A previsão legal do CC/2002 exige para sua aplicação que (i) os contratos sejam de execução continuada ou diferida, (ii) que tenha ocorrido a quebra da equação econômica da avença e (iii) que o acontecimento possua natureza de extraordinariedade e de imprevisibilidade.

A teoria da imprevisão autoriza a resolução do contrato ou a revisão judicial de determinada cláusula, a qual sobrecarrega excessivamente uma das partes. A resolução não decorre da vontade das partes envolvidas, mas sim de fatos imprevisíveis e extraordinários que afetam o equilíbrio contratual, gerando a onerosidade excessiva.

Como ocorre no CDC, não é qualquer alteração na avença que enseja a sua revisão e/ou resolução. Assim, inflação, variação cambial etc não constituem eventos imprevisíveis a ponto de legitimar uma revisão contratual. No entanto, a pandemia do coronavirus certamente irá respaldar possível arguição ou invocação da teoria da imprevisão.

Exemplo: contratos de aluguéis comerciais. Por determinação legal, a fim de possibilitar melhor enfrentamento da pandemia, lojas em shopping centers e em outras localidades não podem abrir. Com isto, o contratante está impossibilitado de exercer o comércio, logo, como irá cumprir com sua obrigação (aluguel)?

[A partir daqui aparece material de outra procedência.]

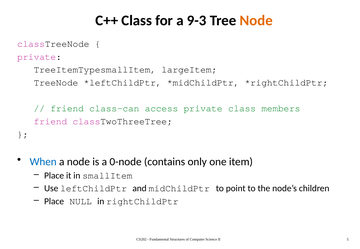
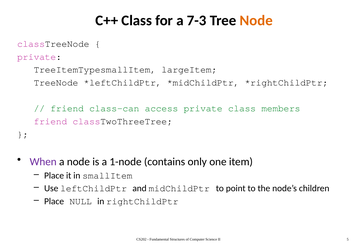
9-3: 9-3 -> 7-3
When colour: blue -> purple
0-node: 0-node -> 1-node
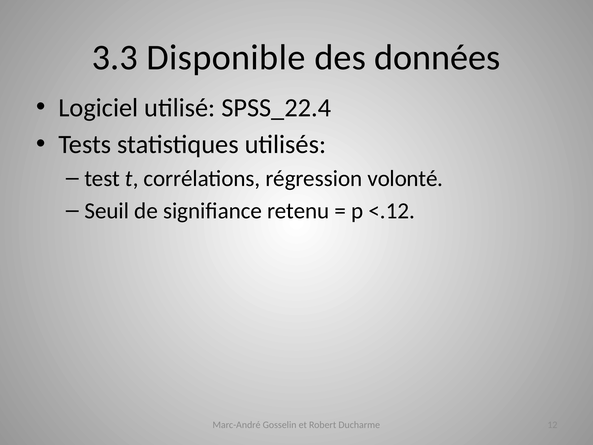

Para aplicação do dispositivo do artigo 478 do CC há que se ter em conta a posição inicial das partes e compará-la a situação de momento em que a resolução e/ou revisão é pleiteada, ou seja, a revisão tem lugar sempre que as circunstâncias do tempo da contratação não forem as mesmas do momento da execução da obrigação contratada.

Por fim, importante esclarecer que o desafio inicial sobre a aplicação da teoria da imprevisão é saber se ao contrato firmado entre as partes, aplica-se as regras do Código de Defesa do Consumidor(CDC) ou do Código Civil(CC).